Page:
Certains voudraient que l'on ait honte de notre passé. Dans leur bouche, un pays qui était esclavagiste, profiteur et meurtrier. C'est dans ce contexte de cancel culture, où il faudrait effacer cette honte, que l'on dénigre les monuments du passé. Je ne suis pas d'accord.
C’est en été 2021 qu’une étudiante française de passage à Lisbonne choqua le Portugal. Un des monuments « chéris » des Portugais, le Padrão dos Descobrimentos à Lisbonne, avait été vandalisé. Ce monument à la gloire des Grandes Découvertes Portugaises se retrouvait affublé d’un énorme graffiti accusateur, de la main de l’étudiante.
Sommaire
Ce fait-divers fut un révélateur de la société portugaise, toujours tiraillée entre le souvenir glorieux de son passé et son présent beaucoup plus modeste.
Un passé que l’on voudrait honteux
Difficile de concilier, dans l’esprit portugais, ce qui est encore aujourd’hui vu comme étant l’Âge d’or du Portugal avec sa partie sombre. S’il est vrai que le Portugal traversa les mers, et, comme le dit le poète Camões, « deu novos mundos ao mundo » (il a donné de nouveaux mondes au monde), il a également été un marchand d’esclaves impitoyable, un farouche combattant de l’Islam et un profiteur des richesses d’autrui.
C’est d’ailleurs le sens du message laissé sur le monument lisboète par la jeune française, écrit dans un anglais approximatif. Le monument représente, pour elle, ce qu’il y a de plus sombre dans le passé occidental.

Consignes:
**A.** Reproduisez le passage de la page en commençant par « Un passé que » et en terminant par « le passé occidental. ».
**B.** D'après la page, dans quelle langue était écrit le message laissé sur le Padrão dos Descobrimentos ?

(Entrées de données enregistrées)
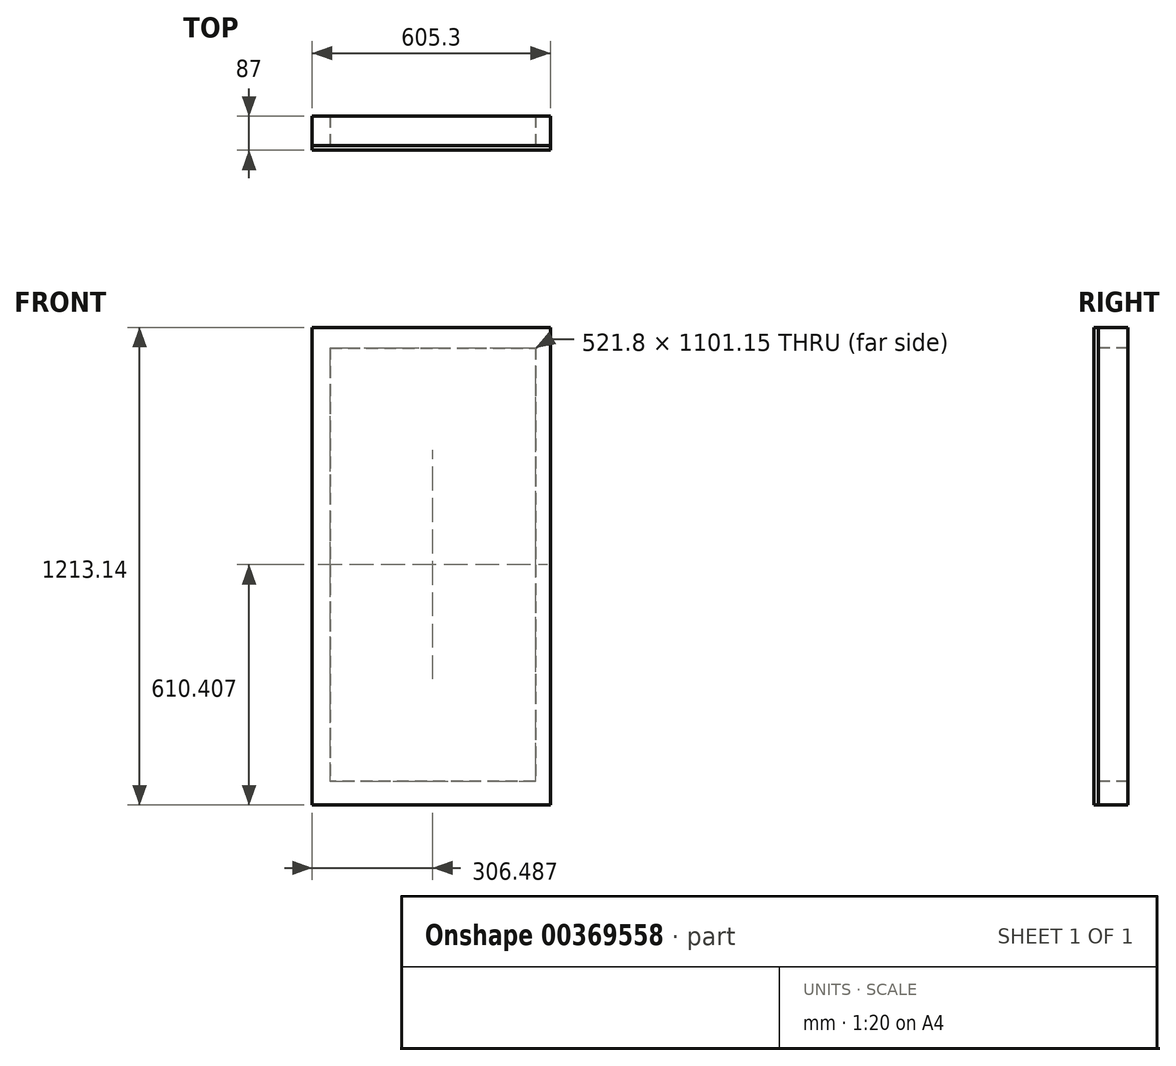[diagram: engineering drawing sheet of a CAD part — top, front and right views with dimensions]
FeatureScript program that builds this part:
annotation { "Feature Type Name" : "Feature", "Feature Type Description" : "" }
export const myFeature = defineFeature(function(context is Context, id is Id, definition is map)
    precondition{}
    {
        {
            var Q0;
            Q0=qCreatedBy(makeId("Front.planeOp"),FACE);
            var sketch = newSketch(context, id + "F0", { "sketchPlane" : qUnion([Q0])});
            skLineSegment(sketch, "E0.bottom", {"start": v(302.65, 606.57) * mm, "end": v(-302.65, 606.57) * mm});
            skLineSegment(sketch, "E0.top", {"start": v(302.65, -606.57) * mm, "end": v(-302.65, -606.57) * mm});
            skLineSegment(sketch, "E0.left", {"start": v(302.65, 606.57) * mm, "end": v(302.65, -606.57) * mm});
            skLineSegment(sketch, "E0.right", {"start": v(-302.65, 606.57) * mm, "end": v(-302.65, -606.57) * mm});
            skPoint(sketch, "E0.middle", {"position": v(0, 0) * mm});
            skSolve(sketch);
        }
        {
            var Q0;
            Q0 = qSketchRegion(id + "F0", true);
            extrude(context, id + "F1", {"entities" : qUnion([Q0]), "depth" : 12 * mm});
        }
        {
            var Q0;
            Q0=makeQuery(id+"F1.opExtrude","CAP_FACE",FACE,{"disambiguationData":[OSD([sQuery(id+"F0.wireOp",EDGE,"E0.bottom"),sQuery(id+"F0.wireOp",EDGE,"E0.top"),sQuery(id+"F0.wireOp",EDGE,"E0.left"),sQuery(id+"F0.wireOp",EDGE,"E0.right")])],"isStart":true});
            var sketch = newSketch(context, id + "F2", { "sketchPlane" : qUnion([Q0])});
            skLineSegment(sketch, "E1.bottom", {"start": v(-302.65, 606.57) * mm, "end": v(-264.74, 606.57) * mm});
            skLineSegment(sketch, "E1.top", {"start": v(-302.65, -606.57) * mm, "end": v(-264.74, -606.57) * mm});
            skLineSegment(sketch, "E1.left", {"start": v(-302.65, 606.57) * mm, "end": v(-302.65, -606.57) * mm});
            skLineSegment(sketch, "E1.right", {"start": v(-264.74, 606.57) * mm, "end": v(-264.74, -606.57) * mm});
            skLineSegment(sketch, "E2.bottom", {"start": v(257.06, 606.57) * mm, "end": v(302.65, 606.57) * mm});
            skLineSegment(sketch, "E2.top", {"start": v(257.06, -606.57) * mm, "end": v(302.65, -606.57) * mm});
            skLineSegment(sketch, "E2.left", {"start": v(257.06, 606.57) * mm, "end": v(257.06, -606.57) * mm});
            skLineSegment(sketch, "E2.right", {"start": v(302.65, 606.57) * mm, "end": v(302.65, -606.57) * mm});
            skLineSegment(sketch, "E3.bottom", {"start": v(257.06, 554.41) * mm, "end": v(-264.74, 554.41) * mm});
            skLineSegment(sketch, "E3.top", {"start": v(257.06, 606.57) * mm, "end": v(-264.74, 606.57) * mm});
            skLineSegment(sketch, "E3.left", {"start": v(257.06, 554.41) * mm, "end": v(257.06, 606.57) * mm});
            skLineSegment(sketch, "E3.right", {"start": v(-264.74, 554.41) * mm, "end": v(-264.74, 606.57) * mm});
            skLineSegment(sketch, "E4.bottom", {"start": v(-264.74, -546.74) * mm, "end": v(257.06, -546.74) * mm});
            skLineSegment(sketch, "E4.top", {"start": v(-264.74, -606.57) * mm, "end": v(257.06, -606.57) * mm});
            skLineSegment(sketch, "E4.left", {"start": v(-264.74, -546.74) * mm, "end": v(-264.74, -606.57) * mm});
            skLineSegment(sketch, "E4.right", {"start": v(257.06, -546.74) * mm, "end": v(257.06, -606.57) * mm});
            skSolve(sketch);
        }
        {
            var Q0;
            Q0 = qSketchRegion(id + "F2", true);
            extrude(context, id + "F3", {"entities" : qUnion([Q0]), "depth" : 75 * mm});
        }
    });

---

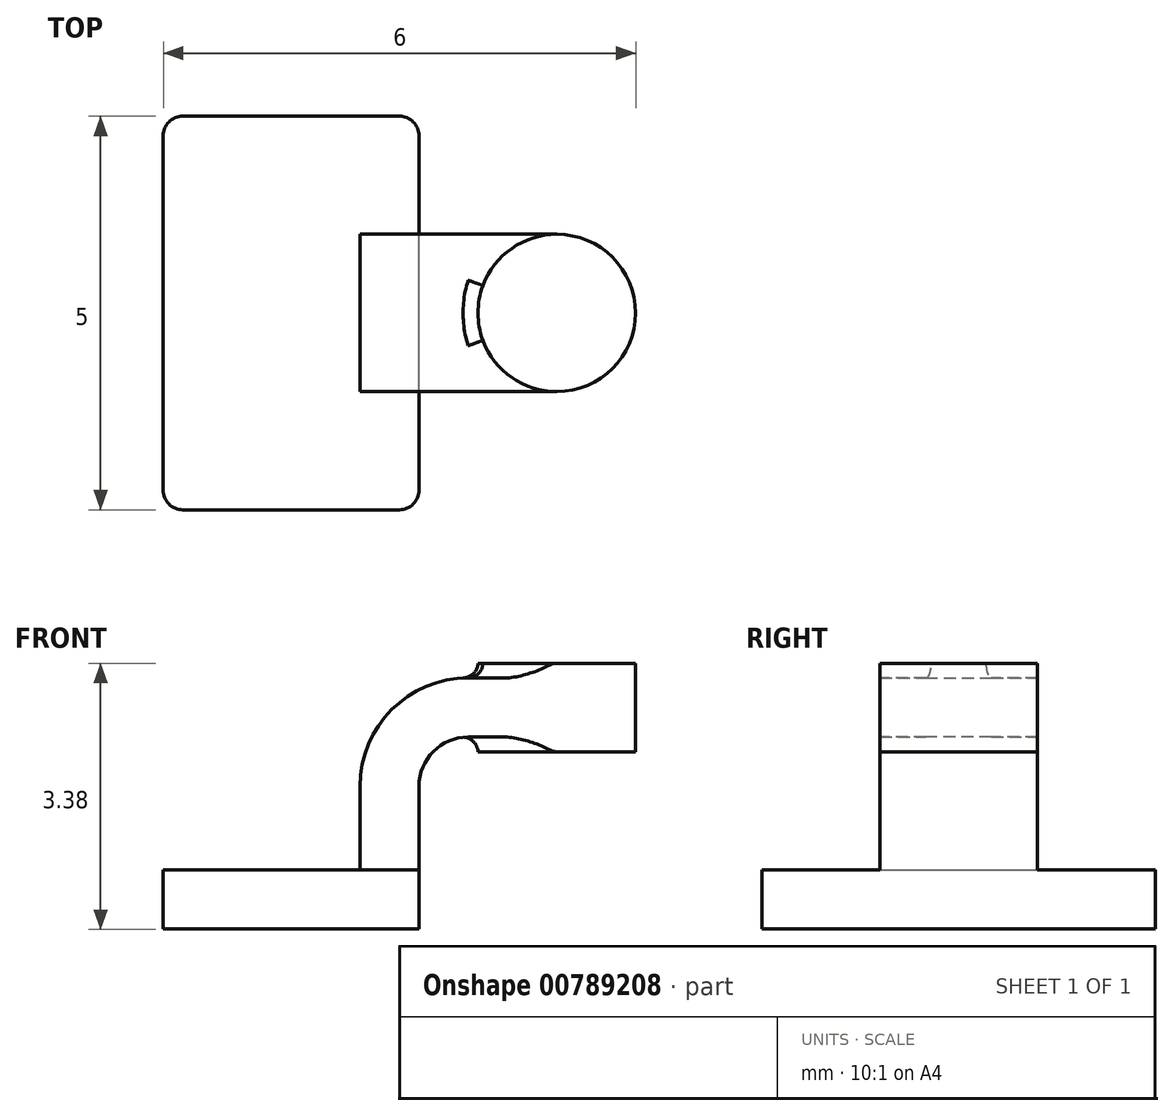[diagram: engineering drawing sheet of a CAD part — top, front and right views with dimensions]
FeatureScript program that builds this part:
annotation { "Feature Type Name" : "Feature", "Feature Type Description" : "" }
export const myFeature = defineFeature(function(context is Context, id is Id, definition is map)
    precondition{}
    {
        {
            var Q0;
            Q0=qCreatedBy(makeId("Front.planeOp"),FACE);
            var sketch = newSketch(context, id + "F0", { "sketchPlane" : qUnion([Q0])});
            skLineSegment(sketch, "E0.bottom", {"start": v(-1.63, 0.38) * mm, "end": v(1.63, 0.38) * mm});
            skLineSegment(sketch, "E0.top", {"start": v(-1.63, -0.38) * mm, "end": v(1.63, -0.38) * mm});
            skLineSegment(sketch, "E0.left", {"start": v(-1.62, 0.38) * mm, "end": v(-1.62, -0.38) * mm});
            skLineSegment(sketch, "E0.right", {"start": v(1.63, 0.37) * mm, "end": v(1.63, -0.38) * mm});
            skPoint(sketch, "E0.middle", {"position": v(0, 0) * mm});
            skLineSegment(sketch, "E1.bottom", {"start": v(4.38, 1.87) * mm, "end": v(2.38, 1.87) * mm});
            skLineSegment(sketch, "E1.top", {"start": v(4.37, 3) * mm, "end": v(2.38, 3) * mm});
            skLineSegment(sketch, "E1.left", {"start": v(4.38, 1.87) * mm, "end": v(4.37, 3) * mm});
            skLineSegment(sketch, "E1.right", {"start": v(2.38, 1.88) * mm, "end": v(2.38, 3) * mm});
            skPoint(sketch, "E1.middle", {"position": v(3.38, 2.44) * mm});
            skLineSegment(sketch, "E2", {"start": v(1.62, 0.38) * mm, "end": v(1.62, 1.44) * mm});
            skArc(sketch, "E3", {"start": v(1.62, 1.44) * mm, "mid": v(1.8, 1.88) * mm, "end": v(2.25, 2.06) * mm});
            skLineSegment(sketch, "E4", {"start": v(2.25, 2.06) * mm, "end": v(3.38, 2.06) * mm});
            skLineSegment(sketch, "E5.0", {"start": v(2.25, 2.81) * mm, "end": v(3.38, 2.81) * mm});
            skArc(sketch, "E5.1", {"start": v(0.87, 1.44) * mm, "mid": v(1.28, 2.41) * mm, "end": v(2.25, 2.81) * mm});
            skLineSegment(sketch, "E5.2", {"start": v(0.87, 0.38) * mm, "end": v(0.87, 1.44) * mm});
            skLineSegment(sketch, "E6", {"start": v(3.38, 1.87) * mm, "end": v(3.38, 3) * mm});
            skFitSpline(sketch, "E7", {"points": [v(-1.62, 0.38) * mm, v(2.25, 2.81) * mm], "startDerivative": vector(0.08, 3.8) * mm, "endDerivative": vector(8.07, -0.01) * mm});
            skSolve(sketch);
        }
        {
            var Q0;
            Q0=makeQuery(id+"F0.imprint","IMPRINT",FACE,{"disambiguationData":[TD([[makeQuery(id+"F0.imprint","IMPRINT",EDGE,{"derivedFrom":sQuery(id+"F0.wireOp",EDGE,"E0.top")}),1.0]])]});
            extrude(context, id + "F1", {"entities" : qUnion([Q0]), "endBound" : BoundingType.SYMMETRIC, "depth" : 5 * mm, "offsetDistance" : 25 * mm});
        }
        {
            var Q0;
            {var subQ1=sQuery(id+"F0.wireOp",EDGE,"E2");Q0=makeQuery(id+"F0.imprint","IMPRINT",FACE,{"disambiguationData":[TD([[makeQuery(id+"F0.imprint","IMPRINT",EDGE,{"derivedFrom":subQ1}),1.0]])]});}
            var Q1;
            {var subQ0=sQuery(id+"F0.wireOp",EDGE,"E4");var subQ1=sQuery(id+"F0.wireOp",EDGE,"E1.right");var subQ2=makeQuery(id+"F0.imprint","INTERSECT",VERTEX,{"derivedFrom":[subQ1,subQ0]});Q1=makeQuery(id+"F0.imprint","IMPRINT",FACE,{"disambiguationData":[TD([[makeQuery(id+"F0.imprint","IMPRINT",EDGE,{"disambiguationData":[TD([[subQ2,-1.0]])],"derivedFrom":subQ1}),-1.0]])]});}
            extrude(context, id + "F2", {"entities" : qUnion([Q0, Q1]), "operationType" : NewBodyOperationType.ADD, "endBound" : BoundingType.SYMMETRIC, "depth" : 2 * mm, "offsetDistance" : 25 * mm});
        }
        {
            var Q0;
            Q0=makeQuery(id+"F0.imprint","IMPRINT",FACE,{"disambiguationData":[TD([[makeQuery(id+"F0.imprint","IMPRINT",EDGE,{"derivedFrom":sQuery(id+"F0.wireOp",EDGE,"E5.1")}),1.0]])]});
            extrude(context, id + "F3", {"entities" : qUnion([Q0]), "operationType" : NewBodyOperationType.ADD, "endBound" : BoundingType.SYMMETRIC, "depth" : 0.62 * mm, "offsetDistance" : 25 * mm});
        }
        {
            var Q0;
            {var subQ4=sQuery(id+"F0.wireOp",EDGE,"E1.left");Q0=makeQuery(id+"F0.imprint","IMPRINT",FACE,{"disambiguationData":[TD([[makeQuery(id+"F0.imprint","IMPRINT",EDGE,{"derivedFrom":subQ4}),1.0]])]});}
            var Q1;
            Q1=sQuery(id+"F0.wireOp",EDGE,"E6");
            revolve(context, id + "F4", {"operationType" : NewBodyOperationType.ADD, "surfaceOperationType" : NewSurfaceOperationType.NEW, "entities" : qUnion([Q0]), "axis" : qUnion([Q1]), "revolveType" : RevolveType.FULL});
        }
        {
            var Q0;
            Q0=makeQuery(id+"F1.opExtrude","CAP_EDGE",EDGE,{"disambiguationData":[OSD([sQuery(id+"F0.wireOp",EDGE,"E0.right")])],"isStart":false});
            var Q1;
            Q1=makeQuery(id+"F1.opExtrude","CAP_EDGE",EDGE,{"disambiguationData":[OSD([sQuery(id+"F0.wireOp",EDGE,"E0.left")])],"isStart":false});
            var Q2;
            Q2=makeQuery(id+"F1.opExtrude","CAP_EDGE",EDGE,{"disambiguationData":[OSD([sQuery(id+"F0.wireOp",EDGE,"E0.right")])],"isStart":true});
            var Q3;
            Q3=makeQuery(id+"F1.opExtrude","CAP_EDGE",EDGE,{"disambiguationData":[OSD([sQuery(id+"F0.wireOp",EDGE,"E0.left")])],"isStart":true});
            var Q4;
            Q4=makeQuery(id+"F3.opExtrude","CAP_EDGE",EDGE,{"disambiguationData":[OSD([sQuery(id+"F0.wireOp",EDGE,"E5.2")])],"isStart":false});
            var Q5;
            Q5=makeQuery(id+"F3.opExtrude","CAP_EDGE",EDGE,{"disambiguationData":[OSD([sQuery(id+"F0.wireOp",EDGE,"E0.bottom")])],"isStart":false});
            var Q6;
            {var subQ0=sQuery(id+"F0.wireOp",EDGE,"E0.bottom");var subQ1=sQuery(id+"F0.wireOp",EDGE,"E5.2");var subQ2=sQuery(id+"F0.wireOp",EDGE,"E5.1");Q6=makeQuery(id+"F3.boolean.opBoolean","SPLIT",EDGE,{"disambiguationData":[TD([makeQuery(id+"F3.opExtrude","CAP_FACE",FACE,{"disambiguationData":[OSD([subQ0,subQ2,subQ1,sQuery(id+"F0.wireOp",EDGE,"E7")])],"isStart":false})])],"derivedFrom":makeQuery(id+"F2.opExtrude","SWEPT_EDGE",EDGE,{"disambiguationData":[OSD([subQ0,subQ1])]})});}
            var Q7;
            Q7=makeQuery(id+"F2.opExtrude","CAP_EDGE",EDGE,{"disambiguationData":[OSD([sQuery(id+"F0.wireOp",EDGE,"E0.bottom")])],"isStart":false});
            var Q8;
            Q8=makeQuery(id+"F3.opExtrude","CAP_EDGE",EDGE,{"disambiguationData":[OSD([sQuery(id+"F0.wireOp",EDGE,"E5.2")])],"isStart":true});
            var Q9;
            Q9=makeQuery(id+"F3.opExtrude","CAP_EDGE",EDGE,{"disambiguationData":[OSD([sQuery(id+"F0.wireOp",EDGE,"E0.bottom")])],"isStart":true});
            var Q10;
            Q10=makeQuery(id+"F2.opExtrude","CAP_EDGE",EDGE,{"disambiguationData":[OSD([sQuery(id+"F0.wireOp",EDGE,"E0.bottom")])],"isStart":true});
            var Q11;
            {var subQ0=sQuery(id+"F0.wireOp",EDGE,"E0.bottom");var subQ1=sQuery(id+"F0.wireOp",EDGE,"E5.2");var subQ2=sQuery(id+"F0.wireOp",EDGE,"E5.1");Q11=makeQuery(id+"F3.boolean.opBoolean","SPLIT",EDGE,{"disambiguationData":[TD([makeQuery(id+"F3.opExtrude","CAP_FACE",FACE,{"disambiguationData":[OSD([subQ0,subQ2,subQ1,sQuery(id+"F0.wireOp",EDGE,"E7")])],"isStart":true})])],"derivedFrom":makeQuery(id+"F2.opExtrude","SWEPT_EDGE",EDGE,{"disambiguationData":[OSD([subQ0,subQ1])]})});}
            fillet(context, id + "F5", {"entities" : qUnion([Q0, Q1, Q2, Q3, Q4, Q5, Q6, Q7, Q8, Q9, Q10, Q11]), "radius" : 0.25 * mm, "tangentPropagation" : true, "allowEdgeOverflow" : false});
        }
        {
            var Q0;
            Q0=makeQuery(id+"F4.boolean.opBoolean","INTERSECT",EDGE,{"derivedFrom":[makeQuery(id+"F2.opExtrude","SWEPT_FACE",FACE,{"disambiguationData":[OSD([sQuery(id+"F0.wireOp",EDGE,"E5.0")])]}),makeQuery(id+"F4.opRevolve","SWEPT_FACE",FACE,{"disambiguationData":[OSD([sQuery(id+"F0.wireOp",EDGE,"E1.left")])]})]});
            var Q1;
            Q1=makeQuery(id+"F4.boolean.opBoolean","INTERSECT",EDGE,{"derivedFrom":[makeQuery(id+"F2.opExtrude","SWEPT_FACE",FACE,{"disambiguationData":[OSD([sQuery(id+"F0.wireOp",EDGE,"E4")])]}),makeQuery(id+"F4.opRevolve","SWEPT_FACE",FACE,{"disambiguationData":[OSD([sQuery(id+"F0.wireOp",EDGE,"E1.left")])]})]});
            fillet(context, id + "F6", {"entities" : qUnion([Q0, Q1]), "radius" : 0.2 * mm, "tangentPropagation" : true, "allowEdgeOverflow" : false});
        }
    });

Résultats finaux:
**A.**
Un passé que l’on voudrait honteux
Difficile de concilier, dans l’esprit portugais, ce qui est encore aujourd’hui vu comme étant l’Âge d’or du Portugal avec sa partie sombre. S’il est vrai que le Portugal traversa les mers, et, comme le dit le poète Camões, « deu novos mundos ao mundo » (il a donné de nouveaux mondes au monde), il a également été un marchand d’esclaves impitoyable, un farouche combattant de l’Islam et un profiteur des richesses d’autrui.
C’est d’ailleurs le sens du message laissé sur le monument lisboète par la jeune française, écrit dans un anglais approximatif. Le monument représente, pour elle, ce qu’il y a de plus sombre dans le passé occidental.

**B.** Dans un anglais approximatif.